IV. Willkürliche Sachverhaltsfeststellung und Beweiswürdigung (Art. 9 BV)
Der Beschwerdeführer bestritt die Feststellungen der Vorinstanz zu den sexuellen Handlungen, dem sexualisierten Verhalten der Beschwerdegegnerin 2, dem Verhalten bei der Hausdurchsuchung und der Würdigung seiner eigenen sowie der ihn entlastenden Aussagen der Mutter und des Bruders.

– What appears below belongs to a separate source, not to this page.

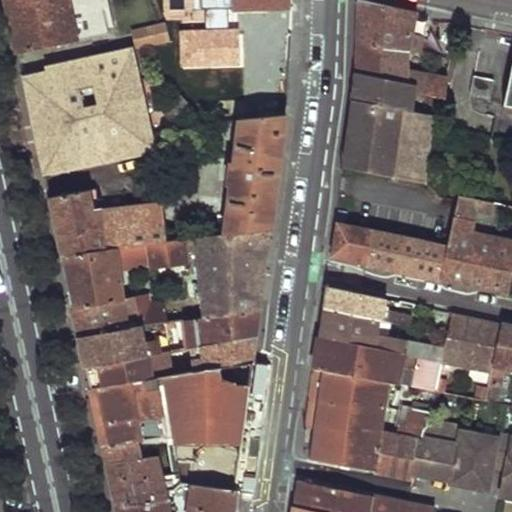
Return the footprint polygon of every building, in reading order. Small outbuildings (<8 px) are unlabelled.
[(8,0),(14,28),(20,53),(109,35),(101,0),(8,0)] [(361,22),(360,40),(425,53),(431,21),(416,17),(417,12),(368,1),(361,8),(361,22)] [(167,21),(132,29),(136,50),(142,48),(175,42),(167,21)] [(201,35),(205,51),(206,56),(213,54),(221,53),(238,49),(234,28),(201,35)] [(179,40),(182,56),(205,51),(201,35),(179,40)] [(360,56),(359,71),(416,83),(414,91),(439,97),(448,99),(451,81),(421,75),(425,53),(360,40),(360,56)] [(25,77),(46,172),(156,150),(154,136),(184,132),(187,125),(184,125),(179,122),(164,108),(142,48),(136,50),(48,67),(49,72),(25,77)] [(213,54),(214,61),(222,59),(221,53),(213,54)] [(348,156),(346,166),(427,182),(439,97),(414,91),(416,83),(359,71),(348,156)] [(475,78),(471,97),(492,101),(496,82),(475,78)] [(164,108),(179,122),(192,109),(177,95),(164,108)] [(230,164),(228,184),(233,185),(227,235),(271,230),(279,175),(287,113),(240,119),(235,165),(230,164)] [(51,196),(64,254),(117,247),(124,247),(150,244),(170,241),(164,203),(101,209),(95,210),(93,199),(91,188),(51,196)] [(511,205),(459,194),(455,217),(474,222),(477,210),(511,217),(511,205)] [(93,199),(95,210),(101,209),(99,199),(93,199)] [(455,217),(452,232),(471,236),(474,222),(455,217)] [(338,223),(333,256),(353,260),(368,264),(375,231),(338,223)] [(195,243),(208,317),(261,310),(266,270),(271,230),(227,235),(170,241),(150,244),(152,253),(155,263),(189,259),(186,243),(195,243)] [(375,231),(368,264),(398,270),(441,279),(449,246),(375,231)] [(449,246),(441,279),(474,286),(506,293),(511,264),(511,244),(471,236),(452,232),(449,246)] [(124,247),(125,255),(129,258),(138,257),(139,254),(152,253),(150,244),(124,247)] [(64,254),(76,307),(126,298),(117,247),(64,254)] [(325,307),(380,319),(411,325),(416,305),(400,301),(398,312),(385,309),(387,299),(368,294),(328,286),(325,307)] [(152,294),(140,296),(142,303),(154,301),(152,294)] [(76,307),(82,335),(147,326),(142,303),(140,296),(126,298),(76,307)] [(325,307),(321,335),(420,355),(416,370),(414,385),(437,389),(444,361),(447,347),(408,340),(376,334),(380,319),(325,307)] [(184,321),(187,339),(168,342),(165,323),(147,326),(82,335),(89,365),(172,350),(177,350),(183,349),(192,347),(257,336),(259,324),(261,310),(208,317),(184,321)] [(454,313),(447,347),(444,361),(493,371),(503,324),(477,318),(454,313)] [(380,319),(376,334),(408,340),(411,325),(380,319)] [(511,325),(503,324),(493,371),(486,399),(500,402),(507,368),(511,369),(511,325)] [(318,354),(316,368),(324,370),(389,383),(398,384),(402,366),(416,370),(420,355),(321,335),(318,354)] [(192,347),(197,370),(254,361),(255,352),(257,336),(192,347)] [(89,365),(93,387),(161,376),(175,374),(172,350),(89,365)] [(161,376),(170,435),(177,474),(179,492),(186,487),(192,484),(200,484),(237,490),(246,420),(254,361),(197,370),(194,371),(180,373),(175,374),(161,376)] [(317,414),(311,457),(411,477),(412,473),(418,442),(422,442),(424,433),(429,429),(432,414),(434,405),(416,402),(410,429),(399,426),(397,436),(381,433),(389,383),(324,370),(317,414)] [(93,387),(106,444),(141,439),(170,435),(161,376),(93,387)] [(414,385),(411,395),(435,399),(437,389),(414,385)] [(498,496),(511,498),(511,430),(497,427),(497,431),(460,424),(460,420),(432,414),(429,429),(424,433),(422,442),(418,442),(412,473),(449,480),(448,482),(485,490),(490,466),(504,469),(498,496)] [(106,444),(119,503),(169,494),(177,492),(179,492),(177,474),(165,476),(161,456),(145,459),(141,439),(106,444)] [(300,479),(296,506),(326,511),(367,511),(370,494),(300,479)] [(191,492),(189,511),(233,511),(237,490),(200,484),(192,484),(186,487),(179,492),(177,492),(179,499),(191,492)] [(120,511),(176,511),(175,503),(170,504),(169,494),(119,503),(120,511)] [(370,494),(367,511),(408,511),(411,502),(370,494)] [(411,502),(408,511),(434,511),(435,507),(411,502)]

Das Bundesgericht erinnerte an seine Kognition, wonach es dem Urteil den Sachverhalt zugrunde legt, den die Vorinstanz festgestellt hat (Art. 105 Abs. 1 BGG), und Willkür (Art. 97 Abs. 1 BGG) nur bei offensichtlicher Unrichtigkeit rügt. Es stellte fest, dass der Beschwerdeführer mit seinen Einwänden weitgehend appellatorische Kritik übte, die den strengen Anforderungen der Willkürrüge nicht genügte. Die Vorinstanz stützte ihre Schuldsprüche auf eine umfassende Beweiswürdigung, die folgende Elemente umfasste: * Spontane Aussagen des Kindes: Protokolle der Kindergartenlehrerin und Journaleinträge der Betreuungspersonen, die spontane Äusserungen von B._ zu den sexuellen Handlungen enthielten. * Sexualisiertes Verhalten: Das von mehreren Fachpersonen als auffällig sexualisiert beschriebene Verhalten von B._ (z.B. grenzüberschreitendes Berühren, Nachstellen sexueller Handlungen) wurde als wichtiges Indiz im Rahmen der Gesamtwürdigung herangezogen. Dies sei zwar kein alleiniger Beweis, aber ein relevanter Faktor im Kontext. * Verhalten des Beschwerdeführers: Die zögerliche Reaktion bei der Hausdurchsuchung (10 Minuten Verzögerung), die Verschlüsselung digitaler Datenträger und die Nutzung eines Tor Browsers wurden als Indizien für ein Vertuschungsverhalten gewertet. * Glaubhaftigkeit der Zeugen: Die Vorinstanz würdigte die Aussagen der Kindergartenlehrerin und der Betreuungspersonen als glaubhaft und begründete detailliert, weshalb sie die entlastenden Aussagen der Mutter (Loyalität zum Ehemann, Ausblenden früherer Verurteilung des Beschwerdeführers wegen Delikten am Sohn) und des Bruders (Loyalitätskonflikt, mangelnde Opferwahrnehmung eigener Missbräuche) für wenig beweiskräftig hielt. Die Aussagen des Beschwerdeführers selbst wurden angesichts der Gesamtheit der Indizien als nicht glaubhaft erachtet. * Verletzung der Fürsorge- oder Erziehungspflicht: Festgestellt aufgrund von Kindesäusserungen zu körperlicher Misshandlung, fehlendem eigenem Zimmer, möglicher Beobachtung sexueller Handlungen der Eltern, Vernachlässigung der Kindervorsorgeuntersuchungen und der altersgerechten Förderung, sowie Mängeln bei Kleidung und Hygiene. Die Berücksichtigung von (verjährten) Tätlichkeiten als Tatbestandselement dieser Pflichtverletzung wurde als rechtlich zulässig erachtet. * Übertretung des Waffengesetzes: Die Feststellung, dass der Beschwerdeführer keine schriftliche Erwerbsberechtigung für die Luftdruckpistole hatte, wurde als nicht willkürlich befunden.
Die vom Beschwerdeführer vorgebrachten alternativen Erklärungsansätze für die Beweise wurden von der Vorinstanz ausreichend geprüft und nachvollziehbar verworfen. Die Gesamtwürdigung der Beweismittel durch die Vorinstanz war somit nicht willkürlich.
V. Rechtliche Würdigung betreffend die Verletzung der Fürsorge- oder Erziehungspflicht
Sofern der Beschwerdeführer die rechtliche Würdigung der Verletzung der Fürsorge- oder Erziehungspflicht beanstandete, stützte er sich auf einen Sachverhalt, der von der Vorinstanz nicht festgestellt und vom Bundesgericht nicht beanstandet wurde. Da er sich nicht mit dem willkürfrei festgestellten Sachverhalt auseinandersetzte, wurde auf seine Ausführungen nicht eingegangen.
Schlussfolgerung:
Das Bundesgericht wies die Beschwerde ab, soweit darauf eingetreten werden konnte. Das Gesuch des Beschwerdeführers um unentgeltliche Rechtspflege wurde gutgeheissen, da seine Bedürftigkeit erstellt schien und die Beschwerde nicht von vornherein aussichtslos war. Es wurden keine Gerichtskosten erhoben, und der Rechtsvertreter des Beschwerdeführers wurde aus der Bundesgerichtskasse entschädigt.